KOSGEB VE KGF DESTEKLERİNİN ÖNEMİ
KOSGEB, kendi iş yerini açmak isteyen kadın girişimcilerin ticari hayata daha güvenli atılabilmeleri için devlet desteği veriyor. Kurum, girişimcilere “50 Bin TL hibe, 100 Bin TL geri ödemeli” olmak üzere toplamda 150 Bin TL destek vermektedir. Öncelikle girişimcilik kültürünün yaygınlaştırılması ve başarılı işletmelerin kurulması genel hedefine uygun olarak, girişimcilerin iş kurma ve yürütme konularında bilgi ve beceri sahibi olmaları, bu süreçte kendi rol ve sorumluluklarının farkına varmaları ve kendi iş fikirlerine yönelik iş planı hazırlayabilecek bilgi ve deneyim kazanmaları amacıyla uygulamalı girişimcilik eğitimi verilmektedir. Yeni kadın girişimciler, KOSGEB veritabanına kaydolduktan ve KOBİ vasfını taşıdıklarına dair beyannameyi doldurmalarının ardından desteklere başvurabilmektedirler. Yeni girişimci desteği uygulamasında kadınlara özel destek oranları uygulanmaktadır.
Bir başka kamu desteği olan Kredi Garanti Fonu (KGF) ise 2 yıldan kısa süredir faaliyet göstermekte olan ve belirli bir iş fikrine dayanan işletmelerin kullanmak istedikleri kredilere kefalet desteği sağlıyor. KGF’nin kefalet desteği sunduğu üst limit 2,5 Milyon TL seviyesinde. KGF kadın girişimci desteklerinden faydalanmak isteyenlerin, KOBİ vasfına sahip olan gerçek veya tüzel işletme olması gerekiyor. KGF, kadın girişimcilere sağladığı kefalet desteğinde belirli yaş sınırı uyguluyor. Kadın şahıs işletmelerinde 55 yaşın üstünde olmayan kişiler fayda sağlayabiliyorlar. Destek önceliğini yeni girişimcilere vermiş olmasından ötürü KGF, faaliyet süresi 2 yılı aşmış olan kişilere destek sağlamıyor. KGF’nin kefalet desteği sunması istenen kadın girişimcilerin en az ilkokul mezunu olması bekleniyor.

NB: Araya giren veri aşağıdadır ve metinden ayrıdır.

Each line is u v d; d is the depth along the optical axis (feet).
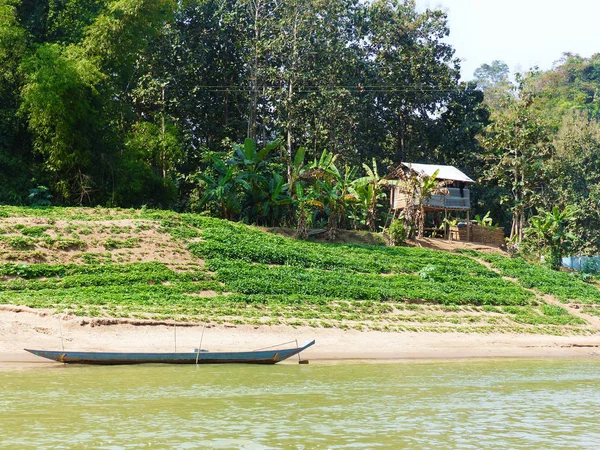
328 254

Bunlarla birlikte TOBB (Türkiye Odalar ve Borsalar Birliği) bulunduğu il ve ilçelerde kadın girişimcilere yönelik eğitimler veriyor ve staj imkânları sağlıyor. Mutlaka bulunduğunuz il ya da ilçenin Ticaret Odası ile iletişime geçerek eğitimlerle ilgili detaylı bilgi edinmeniz mümkün.
Ayrıca Kadın Girişimciler Derneği, Kadın Emeğini Değerlendirme Vakfı ve WeConnect International gibi yerli ve uluslararası kurumlar, kadın girişimcileri ve iş sahiplerini destekleyen faaliyetler gösteriyor. Bu kurumlarda girişim yolculuğuna yeni başlayan ya da işletmesini hayata geçirmiş başka kadın girişimcilerle bir araya gelip deneyimlerini öğrenebilir ve sosyal ağ yakalama fırsatınız olabilir.